EXERCISE OBJECTIVE:
Only one stretch of the data is wanted: the line containing "Fig. 3 Hierarchical", the line containing "Fig. 6 TGA and", and every line between them, copied exactly.

Collected data entries
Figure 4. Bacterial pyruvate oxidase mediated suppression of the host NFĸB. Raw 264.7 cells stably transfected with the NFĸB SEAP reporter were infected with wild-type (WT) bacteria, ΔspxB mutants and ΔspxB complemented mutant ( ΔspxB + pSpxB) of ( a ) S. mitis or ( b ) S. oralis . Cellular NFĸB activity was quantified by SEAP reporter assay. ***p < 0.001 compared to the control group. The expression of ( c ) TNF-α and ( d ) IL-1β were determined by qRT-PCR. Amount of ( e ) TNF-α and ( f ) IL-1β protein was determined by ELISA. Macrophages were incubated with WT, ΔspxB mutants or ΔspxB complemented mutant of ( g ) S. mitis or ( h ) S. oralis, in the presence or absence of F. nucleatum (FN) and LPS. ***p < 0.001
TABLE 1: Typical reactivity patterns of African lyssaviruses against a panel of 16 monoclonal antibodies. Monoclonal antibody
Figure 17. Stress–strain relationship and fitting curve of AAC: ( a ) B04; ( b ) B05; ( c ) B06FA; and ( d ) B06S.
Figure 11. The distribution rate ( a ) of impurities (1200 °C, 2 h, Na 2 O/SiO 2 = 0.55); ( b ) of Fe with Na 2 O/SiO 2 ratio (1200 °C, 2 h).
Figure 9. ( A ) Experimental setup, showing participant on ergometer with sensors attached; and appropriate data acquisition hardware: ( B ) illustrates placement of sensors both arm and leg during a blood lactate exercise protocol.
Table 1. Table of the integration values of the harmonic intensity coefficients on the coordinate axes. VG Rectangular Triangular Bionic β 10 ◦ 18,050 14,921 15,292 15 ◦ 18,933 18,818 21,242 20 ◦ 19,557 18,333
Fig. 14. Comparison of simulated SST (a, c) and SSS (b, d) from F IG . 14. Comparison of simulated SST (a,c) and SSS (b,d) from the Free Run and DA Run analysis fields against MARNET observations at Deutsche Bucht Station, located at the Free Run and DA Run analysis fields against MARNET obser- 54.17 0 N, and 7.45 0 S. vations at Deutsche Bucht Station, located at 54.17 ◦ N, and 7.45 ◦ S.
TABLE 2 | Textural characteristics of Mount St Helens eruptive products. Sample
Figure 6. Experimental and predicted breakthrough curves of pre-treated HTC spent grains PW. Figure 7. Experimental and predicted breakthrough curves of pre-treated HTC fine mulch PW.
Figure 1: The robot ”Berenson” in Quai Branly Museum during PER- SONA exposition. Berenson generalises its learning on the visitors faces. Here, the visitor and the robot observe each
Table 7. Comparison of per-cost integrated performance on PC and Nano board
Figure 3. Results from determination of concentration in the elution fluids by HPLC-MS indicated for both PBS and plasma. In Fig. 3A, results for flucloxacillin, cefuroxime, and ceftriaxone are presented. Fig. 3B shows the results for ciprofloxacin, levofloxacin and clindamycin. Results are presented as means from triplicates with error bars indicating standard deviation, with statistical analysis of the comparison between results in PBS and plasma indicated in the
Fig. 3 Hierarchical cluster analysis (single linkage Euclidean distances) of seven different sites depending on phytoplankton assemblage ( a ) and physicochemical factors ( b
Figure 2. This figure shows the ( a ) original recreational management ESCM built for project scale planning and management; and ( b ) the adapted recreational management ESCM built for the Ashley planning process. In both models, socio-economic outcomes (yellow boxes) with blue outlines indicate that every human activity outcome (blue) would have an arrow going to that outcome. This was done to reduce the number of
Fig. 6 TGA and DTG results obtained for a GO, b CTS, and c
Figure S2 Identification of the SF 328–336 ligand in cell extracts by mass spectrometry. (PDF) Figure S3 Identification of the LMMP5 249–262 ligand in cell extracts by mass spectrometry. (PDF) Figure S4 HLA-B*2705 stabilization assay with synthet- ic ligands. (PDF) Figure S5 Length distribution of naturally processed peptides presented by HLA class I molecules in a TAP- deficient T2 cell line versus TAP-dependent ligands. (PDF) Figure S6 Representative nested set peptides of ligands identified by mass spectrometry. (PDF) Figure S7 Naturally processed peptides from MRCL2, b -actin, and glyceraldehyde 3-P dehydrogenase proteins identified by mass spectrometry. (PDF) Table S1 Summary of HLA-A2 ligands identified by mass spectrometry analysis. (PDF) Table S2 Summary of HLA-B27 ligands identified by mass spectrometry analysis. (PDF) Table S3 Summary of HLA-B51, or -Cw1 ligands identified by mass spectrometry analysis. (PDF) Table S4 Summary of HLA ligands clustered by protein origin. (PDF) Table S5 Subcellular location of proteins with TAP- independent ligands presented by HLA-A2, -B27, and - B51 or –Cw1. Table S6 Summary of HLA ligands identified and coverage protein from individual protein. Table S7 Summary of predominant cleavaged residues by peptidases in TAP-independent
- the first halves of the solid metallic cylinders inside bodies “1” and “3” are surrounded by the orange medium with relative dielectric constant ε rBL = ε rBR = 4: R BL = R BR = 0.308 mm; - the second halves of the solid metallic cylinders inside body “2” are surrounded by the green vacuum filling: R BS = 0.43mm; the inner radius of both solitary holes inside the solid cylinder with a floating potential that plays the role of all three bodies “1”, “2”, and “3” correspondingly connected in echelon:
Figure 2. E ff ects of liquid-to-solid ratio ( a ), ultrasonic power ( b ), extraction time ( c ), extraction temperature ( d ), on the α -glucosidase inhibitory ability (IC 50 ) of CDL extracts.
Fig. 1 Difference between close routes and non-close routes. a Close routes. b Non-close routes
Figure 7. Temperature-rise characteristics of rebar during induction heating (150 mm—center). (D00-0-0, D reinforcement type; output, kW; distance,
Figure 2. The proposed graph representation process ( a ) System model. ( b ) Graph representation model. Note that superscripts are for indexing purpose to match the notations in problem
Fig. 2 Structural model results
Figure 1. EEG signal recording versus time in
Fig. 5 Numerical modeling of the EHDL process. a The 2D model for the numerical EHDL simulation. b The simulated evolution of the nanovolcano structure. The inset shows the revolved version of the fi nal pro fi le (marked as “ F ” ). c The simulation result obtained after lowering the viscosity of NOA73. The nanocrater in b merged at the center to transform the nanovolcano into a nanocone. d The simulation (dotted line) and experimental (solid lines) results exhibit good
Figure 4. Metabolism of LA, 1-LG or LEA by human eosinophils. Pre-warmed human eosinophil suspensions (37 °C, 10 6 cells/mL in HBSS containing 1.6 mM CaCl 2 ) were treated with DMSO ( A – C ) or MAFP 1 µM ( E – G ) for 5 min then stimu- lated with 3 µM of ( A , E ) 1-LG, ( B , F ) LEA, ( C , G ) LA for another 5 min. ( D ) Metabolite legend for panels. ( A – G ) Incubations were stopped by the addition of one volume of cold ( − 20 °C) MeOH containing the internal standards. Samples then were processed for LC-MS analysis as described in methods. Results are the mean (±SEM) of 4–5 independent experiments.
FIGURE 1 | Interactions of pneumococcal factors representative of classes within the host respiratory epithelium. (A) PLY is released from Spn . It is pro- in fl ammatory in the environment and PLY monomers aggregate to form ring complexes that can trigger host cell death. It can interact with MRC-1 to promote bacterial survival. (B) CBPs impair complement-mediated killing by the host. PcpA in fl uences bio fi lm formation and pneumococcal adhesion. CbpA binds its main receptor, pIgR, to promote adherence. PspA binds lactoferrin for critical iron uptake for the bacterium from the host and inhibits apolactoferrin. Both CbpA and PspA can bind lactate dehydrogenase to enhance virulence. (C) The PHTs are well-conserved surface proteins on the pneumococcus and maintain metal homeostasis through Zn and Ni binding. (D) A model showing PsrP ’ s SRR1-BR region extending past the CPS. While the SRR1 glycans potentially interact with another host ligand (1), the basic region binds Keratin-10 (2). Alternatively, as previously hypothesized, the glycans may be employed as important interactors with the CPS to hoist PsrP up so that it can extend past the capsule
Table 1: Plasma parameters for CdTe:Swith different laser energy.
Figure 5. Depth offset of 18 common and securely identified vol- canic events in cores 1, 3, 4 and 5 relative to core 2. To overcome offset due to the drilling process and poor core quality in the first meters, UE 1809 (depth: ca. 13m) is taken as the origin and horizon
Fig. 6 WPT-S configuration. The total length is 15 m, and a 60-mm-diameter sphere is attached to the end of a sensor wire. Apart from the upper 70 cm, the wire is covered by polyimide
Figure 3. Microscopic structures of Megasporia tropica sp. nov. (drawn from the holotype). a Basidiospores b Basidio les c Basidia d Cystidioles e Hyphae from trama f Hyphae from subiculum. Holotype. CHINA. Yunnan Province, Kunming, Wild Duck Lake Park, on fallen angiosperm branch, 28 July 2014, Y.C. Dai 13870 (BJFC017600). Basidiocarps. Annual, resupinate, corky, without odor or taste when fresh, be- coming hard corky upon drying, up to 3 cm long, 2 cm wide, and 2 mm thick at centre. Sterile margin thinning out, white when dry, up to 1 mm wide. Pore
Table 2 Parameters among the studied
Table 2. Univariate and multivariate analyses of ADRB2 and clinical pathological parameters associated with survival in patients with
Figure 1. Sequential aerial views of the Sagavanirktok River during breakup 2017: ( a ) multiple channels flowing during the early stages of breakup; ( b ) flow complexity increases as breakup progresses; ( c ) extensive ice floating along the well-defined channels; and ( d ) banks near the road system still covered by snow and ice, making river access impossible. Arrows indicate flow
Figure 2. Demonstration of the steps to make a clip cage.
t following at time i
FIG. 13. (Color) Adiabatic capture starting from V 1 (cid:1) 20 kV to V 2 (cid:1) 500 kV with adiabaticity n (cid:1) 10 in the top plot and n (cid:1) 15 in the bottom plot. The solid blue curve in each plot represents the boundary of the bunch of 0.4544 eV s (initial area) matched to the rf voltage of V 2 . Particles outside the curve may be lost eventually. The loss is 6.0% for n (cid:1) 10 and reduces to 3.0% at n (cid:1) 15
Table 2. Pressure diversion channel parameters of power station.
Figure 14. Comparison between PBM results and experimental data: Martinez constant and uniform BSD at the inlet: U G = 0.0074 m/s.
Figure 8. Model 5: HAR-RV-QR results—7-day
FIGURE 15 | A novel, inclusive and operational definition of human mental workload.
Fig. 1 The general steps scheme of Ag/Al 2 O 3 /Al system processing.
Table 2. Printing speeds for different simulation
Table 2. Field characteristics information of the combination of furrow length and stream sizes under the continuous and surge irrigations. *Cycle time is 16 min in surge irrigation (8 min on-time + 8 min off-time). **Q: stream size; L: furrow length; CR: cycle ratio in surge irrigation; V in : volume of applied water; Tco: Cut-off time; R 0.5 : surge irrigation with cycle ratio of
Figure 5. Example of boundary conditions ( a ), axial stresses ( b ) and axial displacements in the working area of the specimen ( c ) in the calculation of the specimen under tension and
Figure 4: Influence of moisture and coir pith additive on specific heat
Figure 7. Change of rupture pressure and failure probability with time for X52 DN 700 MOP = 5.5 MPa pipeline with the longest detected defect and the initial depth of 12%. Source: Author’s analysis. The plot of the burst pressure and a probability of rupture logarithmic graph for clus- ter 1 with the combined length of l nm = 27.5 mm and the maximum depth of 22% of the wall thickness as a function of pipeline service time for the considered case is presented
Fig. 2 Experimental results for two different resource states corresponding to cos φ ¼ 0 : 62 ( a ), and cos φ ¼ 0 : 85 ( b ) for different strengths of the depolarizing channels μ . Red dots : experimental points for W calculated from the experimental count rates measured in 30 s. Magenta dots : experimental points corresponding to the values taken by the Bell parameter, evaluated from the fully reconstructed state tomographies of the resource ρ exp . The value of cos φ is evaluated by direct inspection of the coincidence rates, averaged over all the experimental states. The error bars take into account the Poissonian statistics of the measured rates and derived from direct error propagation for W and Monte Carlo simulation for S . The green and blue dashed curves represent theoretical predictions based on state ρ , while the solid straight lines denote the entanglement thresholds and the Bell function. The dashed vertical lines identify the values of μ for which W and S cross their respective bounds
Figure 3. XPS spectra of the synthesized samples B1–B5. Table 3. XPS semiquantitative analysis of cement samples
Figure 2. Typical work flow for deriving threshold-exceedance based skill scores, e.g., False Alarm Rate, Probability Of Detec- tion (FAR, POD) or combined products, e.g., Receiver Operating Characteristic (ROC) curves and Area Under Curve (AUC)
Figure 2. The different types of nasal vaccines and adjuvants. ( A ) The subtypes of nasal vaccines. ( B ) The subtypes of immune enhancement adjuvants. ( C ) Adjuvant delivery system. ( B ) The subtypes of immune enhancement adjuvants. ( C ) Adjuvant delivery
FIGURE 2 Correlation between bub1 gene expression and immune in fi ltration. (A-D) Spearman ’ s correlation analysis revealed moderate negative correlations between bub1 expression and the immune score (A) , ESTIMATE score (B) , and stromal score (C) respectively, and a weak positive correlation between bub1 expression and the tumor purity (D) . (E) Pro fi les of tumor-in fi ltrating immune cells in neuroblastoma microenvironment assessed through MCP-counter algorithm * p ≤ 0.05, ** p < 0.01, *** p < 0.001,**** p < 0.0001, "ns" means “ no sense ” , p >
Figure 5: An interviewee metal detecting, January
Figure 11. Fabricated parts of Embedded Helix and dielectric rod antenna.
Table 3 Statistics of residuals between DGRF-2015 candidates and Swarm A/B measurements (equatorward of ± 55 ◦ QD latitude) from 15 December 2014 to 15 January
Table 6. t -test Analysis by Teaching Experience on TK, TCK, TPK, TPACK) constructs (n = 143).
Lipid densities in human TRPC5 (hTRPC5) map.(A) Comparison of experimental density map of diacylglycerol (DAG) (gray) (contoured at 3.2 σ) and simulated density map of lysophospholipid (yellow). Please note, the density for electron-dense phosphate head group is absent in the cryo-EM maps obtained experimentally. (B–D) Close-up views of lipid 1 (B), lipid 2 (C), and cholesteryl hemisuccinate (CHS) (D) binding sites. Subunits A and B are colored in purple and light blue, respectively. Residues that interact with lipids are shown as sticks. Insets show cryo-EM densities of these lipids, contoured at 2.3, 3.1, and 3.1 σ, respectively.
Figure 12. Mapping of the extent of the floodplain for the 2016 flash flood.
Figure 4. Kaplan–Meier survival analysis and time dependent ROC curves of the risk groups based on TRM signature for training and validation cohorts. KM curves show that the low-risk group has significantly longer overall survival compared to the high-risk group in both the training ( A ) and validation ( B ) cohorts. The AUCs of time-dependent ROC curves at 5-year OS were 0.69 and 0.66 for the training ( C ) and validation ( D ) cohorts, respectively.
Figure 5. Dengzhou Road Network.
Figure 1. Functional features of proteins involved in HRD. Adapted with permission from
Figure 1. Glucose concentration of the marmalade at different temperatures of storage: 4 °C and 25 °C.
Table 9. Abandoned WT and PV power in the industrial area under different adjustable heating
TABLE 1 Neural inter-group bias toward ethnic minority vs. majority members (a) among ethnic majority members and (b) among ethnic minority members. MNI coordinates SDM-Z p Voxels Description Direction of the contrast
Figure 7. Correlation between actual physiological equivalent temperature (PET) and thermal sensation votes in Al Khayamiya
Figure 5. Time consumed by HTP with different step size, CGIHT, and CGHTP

TASK OUTPUT:
Fig. 3 Hierarchical cluster analysis (single linkage Euclidean distances) of seven different sites depending on phytoplankton assemblage ( a ) and physicochemical factors ( b
Figure 2. This figure shows the ( a ) original recreational management ESCM built for project scale planning and management; and ( b ) the adapted recreational management ESCM built for the Ashley planning process. In both models, socio-economic outcomes (yellow boxes) with blue outlines indicate that every human activity outcome (blue) would have an arrow going to that outcome. This was done to reduce the number of
Fig. 6 TGA and DTG results obtained for a GO, b CTS, and c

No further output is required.